Cahier critique 07/06/2017

“La ville bleue” de Armel Hostiou

Damien Bonnard et Sigrid Bouaziz se donnent la réplique dans ce court sélectionné l’année dernière à Pantin.

Dans l’obscurité se fait jour une histoire ; ainsi de La ville bleue, ainsi du cinéma. Aux contours flous, celle-ci intrigue davantage qu’elle n’affirme : deux personnages émergent et se meuvent, dessinant une trajectoire de plus en plus mystérieuse, plongeant dans les méandres d’un passé omniprésent et cependant insaisissable, ouvrant une faille dans un présent presque suspendu.

La ville bleue, c’est d’abord l’histoire d’une rencontre – ou plutôt d’une reconnaissance magnétique – dont on ne sait qui de l’un reconnaît l’autre. Comme en constante mutation, les éléments se succèdent et s’entrecroisent, se mettent en doute, cohabitent, s’interrogent : identités troubles, évocation d’un passé inconnu, manières de se toucher orientent tour à tour l’intrigue sans s’exclure tout à fait. Il est de ces films qui épousent si bien le cinéma qu’ils s’en approprient les forces qui le travaillent.

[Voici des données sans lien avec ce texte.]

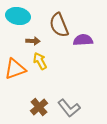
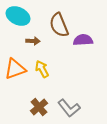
cyan ellipse: rotated 15 degrees clockwise
yellow arrow: moved 2 px right, 8 px down
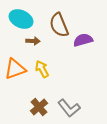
cyan ellipse: moved 3 px right, 3 px down
purple semicircle: rotated 12 degrees counterclockwise
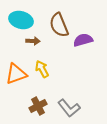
cyan ellipse: moved 1 px down; rotated 10 degrees counterclockwise
orange triangle: moved 1 px right, 5 px down
brown cross: moved 1 px left, 1 px up; rotated 12 degrees clockwise
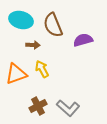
brown semicircle: moved 6 px left
brown arrow: moved 4 px down
gray L-shape: moved 1 px left; rotated 10 degrees counterclockwise
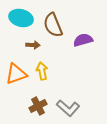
cyan ellipse: moved 2 px up
yellow arrow: moved 2 px down; rotated 18 degrees clockwise
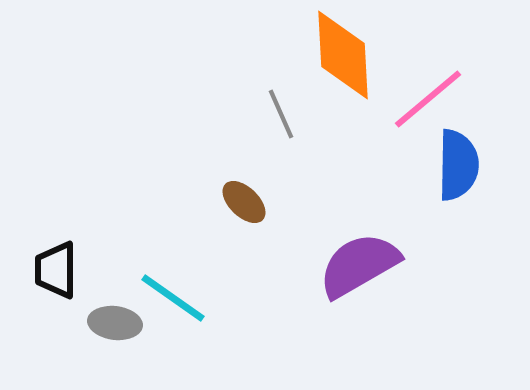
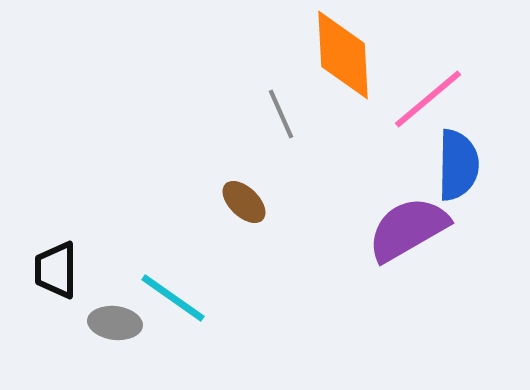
purple semicircle: moved 49 px right, 36 px up
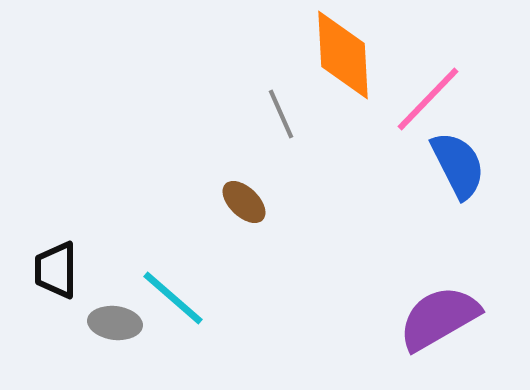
pink line: rotated 6 degrees counterclockwise
blue semicircle: rotated 28 degrees counterclockwise
purple semicircle: moved 31 px right, 89 px down
cyan line: rotated 6 degrees clockwise
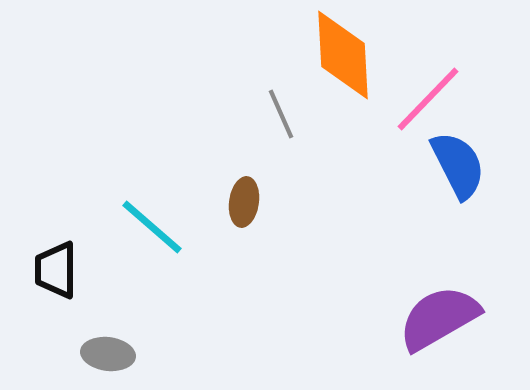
brown ellipse: rotated 54 degrees clockwise
cyan line: moved 21 px left, 71 px up
gray ellipse: moved 7 px left, 31 px down
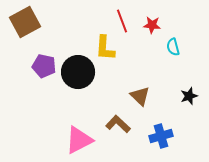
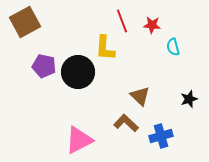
black star: moved 3 px down
brown L-shape: moved 8 px right, 1 px up
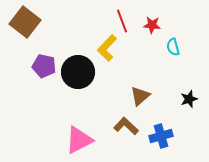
brown square: rotated 24 degrees counterclockwise
yellow L-shape: moved 2 px right; rotated 40 degrees clockwise
brown triangle: rotated 35 degrees clockwise
brown L-shape: moved 3 px down
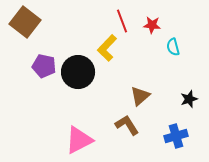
brown L-shape: moved 1 px right, 1 px up; rotated 15 degrees clockwise
blue cross: moved 15 px right
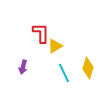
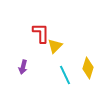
yellow triangle: rotated 14 degrees counterclockwise
cyan line: moved 1 px right, 2 px down
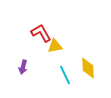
red L-shape: rotated 30 degrees counterclockwise
yellow triangle: rotated 35 degrees clockwise
yellow diamond: rotated 20 degrees counterclockwise
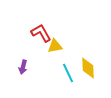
cyan line: moved 3 px right, 2 px up
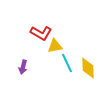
red L-shape: rotated 150 degrees clockwise
cyan line: moved 1 px left, 10 px up
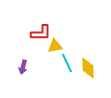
red L-shape: rotated 30 degrees counterclockwise
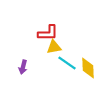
red L-shape: moved 7 px right
yellow triangle: moved 1 px left, 1 px down
cyan line: rotated 30 degrees counterclockwise
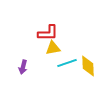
yellow triangle: moved 1 px left, 1 px down
cyan line: rotated 54 degrees counterclockwise
yellow diamond: moved 2 px up
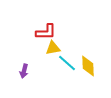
red L-shape: moved 2 px left, 1 px up
cyan line: rotated 60 degrees clockwise
purple arrow: moved 1 px right, 4 px down
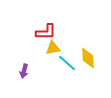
yellow diamond: moved 8 px up
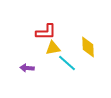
yellow diamond: moved 11 px up
purple arrow: moved 3 px right, 3 px up; rotated 80 degrees clockwise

En effet, le film joue au funambule entre présence et absence, tension primaire du septième art ; pourrait-il alors exister médium plus juste que le cinéma pour questionner la persistance de l’amour quand son objet même a disparu ? À égalité, présence et souvenir se font face, corps rêvé et corps vécu se frôlent et s’enlacent, puis disparaissent ; Armel Hostiou s’empare ainsi de toute la densité magique du cinéma, filmant les corps de ses acteurs dans leur distance comme dans le contact de la chair, en équilibre entre absence et présence.

Une temporalité flottante et trouble émerge de cette rencontre ; loin d’un prosaïque “ce n’était qu’un rêve”, l’ambivalence de l’existence, mise en exergue par le médium, persiste après le réveil. Ainsi de l’enfant qui, plutôt qu’une rupture, inspire une prolongation, l’onirisme revendiqué de la rencontre nocturne, loin d’être discréditée par la séquence qui la poursuit, y trouve son écho et fait vibrer le vide.

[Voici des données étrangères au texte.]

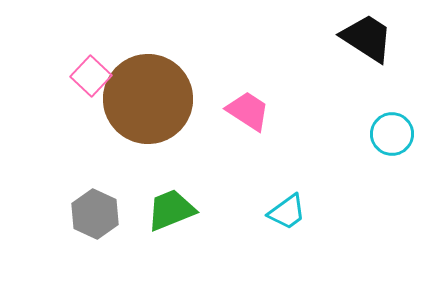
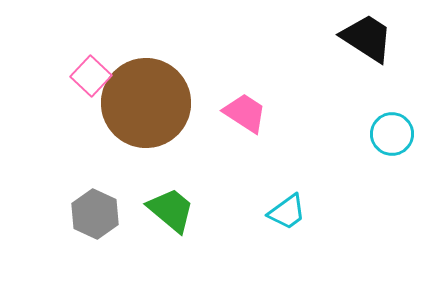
brown circle: moved 2 px left, 4 px down
pink trapezoid: moved 3 px left, 2 px down
green trapezoid: rotated 62 degrees clockwise
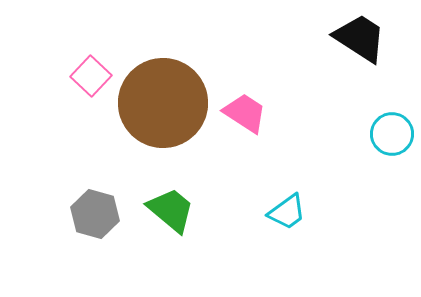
black trapezoid: moved 7 px left
brown circle: moved 17 px right
gray hexagon: rotated 9 degrees counterclockwise
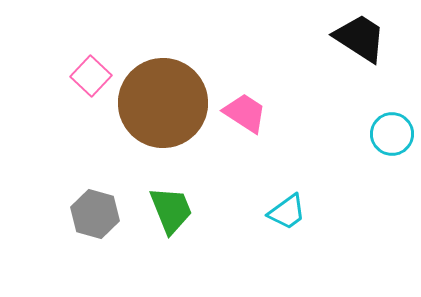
green trapezoid: rotated 28 degrees clockwise
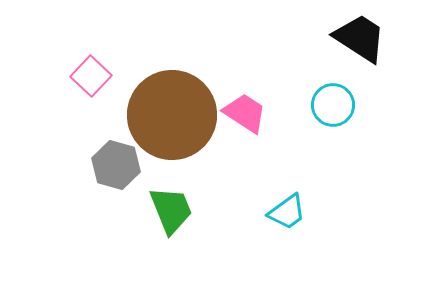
brown circle: moved 9 px right, 12 px down
cyan circle: moved 59 px left, 29 px up
gray hexagon: moved 21 px right, 49 px up
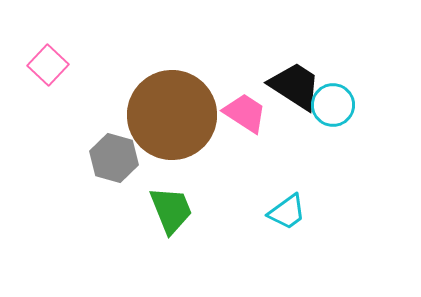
black trapezoid: moved 65 px left, 48 px down
pink square: moved 43 px left, 11 px up
gray hexagon: moved 2 px left, 7 px up
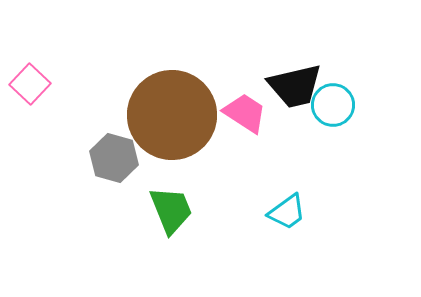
pink square: moved 18 px left, 19 px down
black trapezoid: rotated 134 degrees clockwise
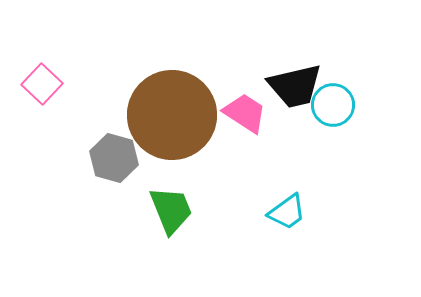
pink square: moved 12 px right
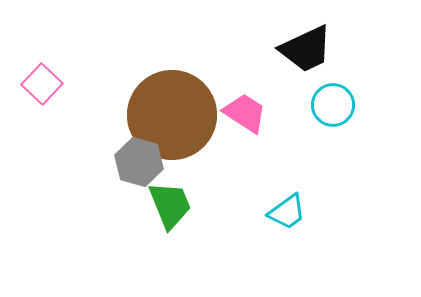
black trapezoid: moved 11 px right, 37 px up; rotated 12 degrees counterclockwise
gray hexagon: moved 25 px right, 4 px down
green trapezoid: moved 1 px left, 5 px up
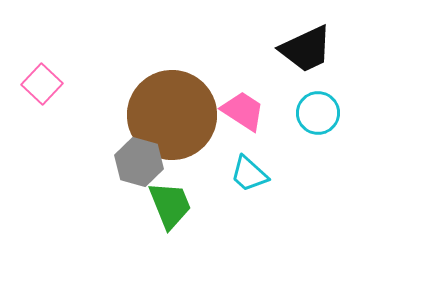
cyan circle: moved 15 px left, 8 px down
pink trapezoid: moved 2 px left, 2 px up
cyan trapezoid: moved 38 px left, 38 px up; rotated 78 degrees clockwise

Alors l’omniprésence du motif de l’eau, dans son constant écoulement, intrigue : liant étroitement les deux univers à une image qui se répète, sa fuite infinie incite aussi à penser un renouveau.

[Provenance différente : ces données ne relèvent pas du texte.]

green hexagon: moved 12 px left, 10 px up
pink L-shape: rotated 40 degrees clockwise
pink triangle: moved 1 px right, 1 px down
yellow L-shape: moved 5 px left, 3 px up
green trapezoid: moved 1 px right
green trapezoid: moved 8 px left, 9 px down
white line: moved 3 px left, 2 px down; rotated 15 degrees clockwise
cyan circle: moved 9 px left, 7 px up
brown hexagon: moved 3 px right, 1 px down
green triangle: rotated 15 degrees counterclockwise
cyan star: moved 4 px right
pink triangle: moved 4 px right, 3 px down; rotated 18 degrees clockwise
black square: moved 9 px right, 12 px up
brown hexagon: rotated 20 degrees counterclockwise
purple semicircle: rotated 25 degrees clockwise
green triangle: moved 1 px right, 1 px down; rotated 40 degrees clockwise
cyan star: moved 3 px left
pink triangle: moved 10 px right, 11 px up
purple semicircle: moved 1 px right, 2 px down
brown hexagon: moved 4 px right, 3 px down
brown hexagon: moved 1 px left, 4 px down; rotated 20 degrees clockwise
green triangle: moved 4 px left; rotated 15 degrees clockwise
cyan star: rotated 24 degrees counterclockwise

Ainsi, “même” et “autre” cohabitent comme passé et présent dans La ville bleue ; équilibre précaire et poétique où l’incertitude côtoie la fascination.

Claire Hamon

Réalisation : Armel Hostiou. Scénario : Armel Hostiou, Jérémie Dubois et Jean-Baptiste Separi Prevost. Image : Frédéric Mainçon. Montage : Aurélien Manya. Décors : Aurore Casalis. Son : Clément Maléo et Simon Apostolou. Interprétation : Sigrid Bouaziz, Damien Bonnard et Marius Nicolleau. Production : Bocalupo Films.